> [TASK A] Using the pull request comment below, decide whether each statement agrees with it. Answer yes or no for each, and quote the deciding words. (i) The error appeared only when more than 140 PDFs were combined. (ii) The same error occurred in the Rails console. (iii) The writer found the root cause of the error.

> [SELECTED EXTRACT]

____________

Use object_id as hash key instead of whole object.

mattgibson commented 8 years ago

This prevents an error when adding a lot of PDFs together, which only seems to manifest when using Sidekiq. I only hit the error when combining over 140 PDFs and I still don't know quite what the root cause was apart from the eql? method got into a recursive loop when comparing the incoming objects with the existing keys. Running in the Rails console worked fine. Whatever the ultimate issue, this fixes it.

SystemStackError: stack level too deep
- 286 non-project frames
1
File "/app/vendor/bundle/ruby/2.2.0/gems/combine_pdf-0.2.31/lib/combine_pdf/pdf_protected.rb" line 36 in eql?
2
File "/app/vendor/bundle/ruby/2.2.0/gems/combine_pdf-0.2.31/lib/combine_pdf/pdf_protected.rb" line 36 in eql?
3
File "/app/vendor/bundle/ruby/2.2.0/gems/combine_pdf-0.2.31/lib/combine_pdf/pdf_protected.rb" line 36 in eql?

____________

> [TASK B] Write out the listing again, beginning with its first line and stopping after the line that contains "right hip: (1043, 763, 0)". Add -99 to every number in the keypoint coordinate values and leave the pictures out.

> [INPUT DATA]
____________

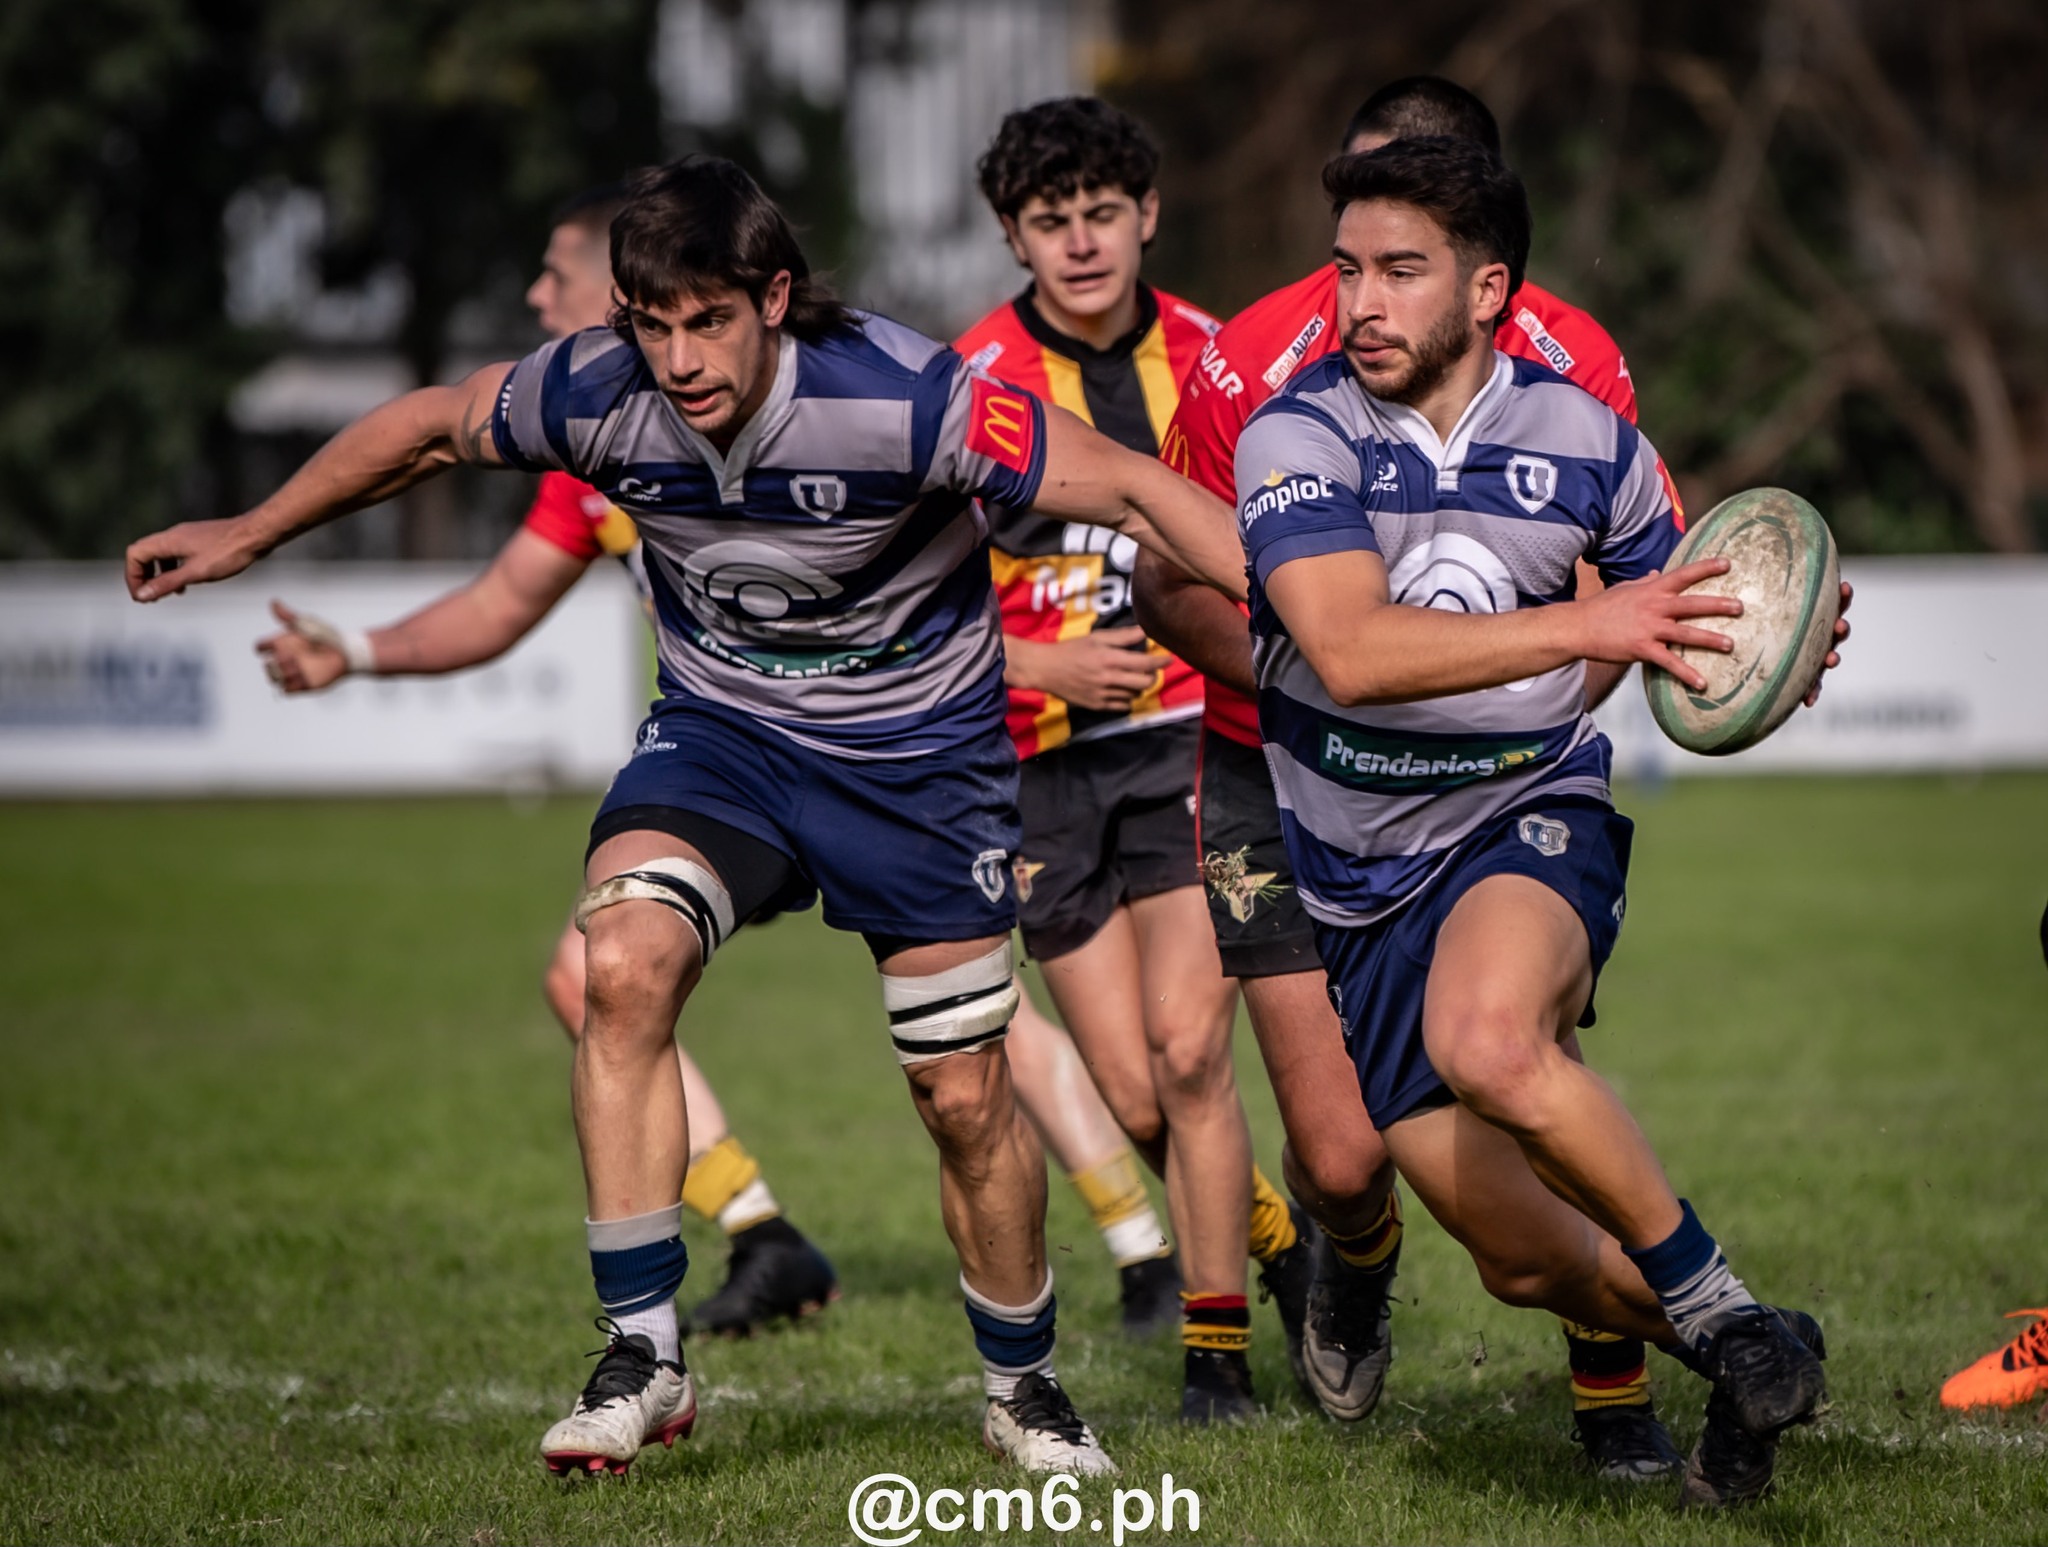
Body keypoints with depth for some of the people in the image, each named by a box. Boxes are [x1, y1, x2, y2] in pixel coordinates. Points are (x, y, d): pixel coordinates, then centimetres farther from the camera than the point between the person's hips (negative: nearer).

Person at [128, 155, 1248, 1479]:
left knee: (966, 1098, 2)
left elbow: (1134, 489, -26)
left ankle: (1024, 1383, 29)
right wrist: (251, 534, 12)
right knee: (623, 964, -25)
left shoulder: (901, 398, -30)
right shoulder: (595, 395, -18)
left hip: (921, 750, -2)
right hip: (721, 729, 2)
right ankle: (643, 1355, -16)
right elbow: (429, 427, 3)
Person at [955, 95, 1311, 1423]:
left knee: (1187, 1050, -13)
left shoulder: (1207, 358, 2)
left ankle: (1219, 1353, -1)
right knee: (1137, 1098, -2)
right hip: (1043, 763, 0)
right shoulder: (975, 383, -6)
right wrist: (1045, 666, -18)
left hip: (1191, 737, 0)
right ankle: (1279, 1245, 27)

____________

> [EXERCISE OUTPUT A]
(i) Yes: "I only hit the error when combining over 140 PDFs"
(ii) No: "Running in the Rails console worked fine."
(iii) No: "I still don't know quite what the root cause was"

> [EXERCISE OUTPUT B]
Body keypoints with depth for some of the people in the image, each named by a box. Boxes are [x1, y1, x2, y2] in pixel coordinates. Points are (x, y, d): pixel coordinates, then centimetres farther from the camera than the point between the person's hips (negative: nearer).

Person at [128, 155, 1248, 1479]:
left knee: (867, 999, -97)
left elbow: (1035, 390, -125)
left ankle: (925, 1284, -70)
right wrist: (152, 435, -87)
right knee: (524, 865, -124)
left shoulder: (802, 299, -129)
right shoulder: (496, 296, -117)
left hip: (822, 651, -101)
right hip: (622, 630, -97)
right ankle: (544, 1256, -115)
right elbow: (330, 328, -96)
Person at [955, 95, 1311, 1423]:
left knee: (1088, 951, -112)
left shoulder: (1108, 259, -97)
left ankle: (1120, 1254, -100)
right knee: (1038, 999, -101)
right hip: (944, 664, -99)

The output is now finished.